Le weekend d’après, je crois que nous sommes allés voir une pièce de théâtre au théâtre « На бережной » (prononcer « na berejnoi ». Ca veut dire « sur la rive ») où je fais du théâtre le dimanche. C’était très beau, même si on n’a pas compris grand chose. En fait c’était des vers de la célèbre poétesse russe Marina Tsvetaieva récités et joués comme un monologue mais ça valait vraiment le coup d’oeil. le spectacle s’appelait Чувство моря (prononcer Tchouvstvo moria, c’est-à-dire littéralement « le sentiment de la mer »). Malheureusement, je n’ai pas de photos, mais en tout cas, pour une première expérience de théâtre russe, ça valait le coup. Un soir, on a loupé la séance d’une demi-heure parce que les gens ne me croyaient pas quand je leur ai dit qu’il fallait une heure pour aller jusqu’au théâtre. Heureusement il y en avait une autre le lendemain. C’est aussi ce jour-là que Svetlana est venue à Moscou pour la première fois (enfin depuis mon arrivée). Voici une photo devant l’église du Christ Sauveur (en voilà une église qu’elle est belle)

semaine_debut_octobre-001.jpg

Ensuite les semaines suivantes je sais plus trop ce qui s’est passé.
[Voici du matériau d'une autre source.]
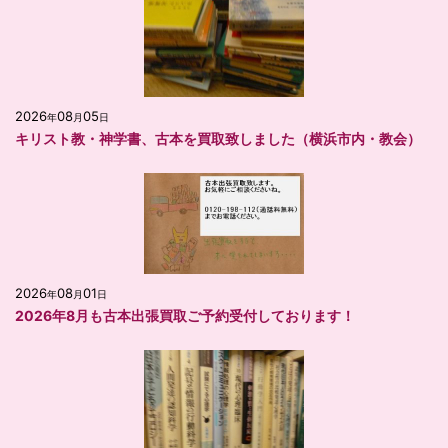
2026
08
05
年
月
日
キリスト教・神学書、古本を買取致しました（横浜市内・教会）
2026
08
01
年
月
日
2026年8月も古本出張買取ご予約受付しております！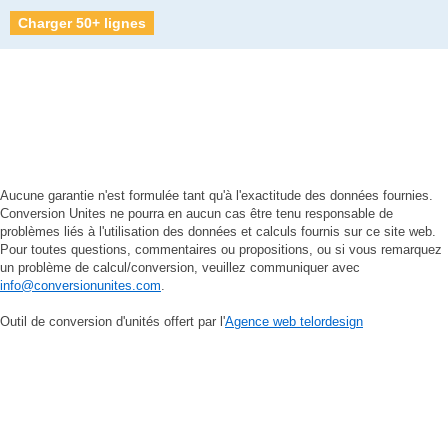
Charger 50+ lignes
Aucune garantie n'est formulée tant qu'à l'exactitude des données fournies.
Conversion Unites ne pourra en aucun cas être tenu responsable de
problèmes liés à l'utilisation des données et calculs fournis sur ce site web.
Pour toutes questions, commentaires ou propositions, ou si vous remarquez
un problème de calcul/conversion, veuillez communiquer avec
info@conversionunites.com
.
Outil de conversion d'unités offert par l'
Agence web telordesign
Tout ce que je sais, c’est qu’il y a eu un jour un match de foot assez rigolo entre les deux équipes des deux plus grandes chaires de Bauman (Energ et SM, dont j’ai déjà parlé). On est allé y faire un tour avec Olivier. Effectivement, ça valait le coup d’oeil, plus pour les spectateurs que pour le match d’ailleurs. J’ai d’ailleurs croisé là-bas un ami acteur qui fait aussi de la photographie et qui était là-bas en qualité de reporter, pour saisir au vol les expressions magiques suscitées par le spectacle du football. Pour ceux qui en douteraient encore, le football est un sport de beauf en Russie comme en France, sauf qu’en Russie, la notion de beauf n’existe pas encore tout à fait (pas plus que celle de mauvais goût d’ailleurs) et donc, ça donne une belle explosion de fumigène. Pour information (je n’ai pas de photos donc vous êtes obligés de me croire sur parole) une fille a fait le tour du terrain torse nu au milieu du match. C’est juste pour vous donner une idée de l’ambiance….La Russie, c’est plus chaud que le Brésil mon gars.

semaine_debut_octobre-032.jpg

Bon voilà, c’est tout pour le moment. Je vous raconterai la suite plus tard, car je n’ai plus de belles photos. Nous voici donc à la mi-octobre environ (eh oui, j’ai du retard).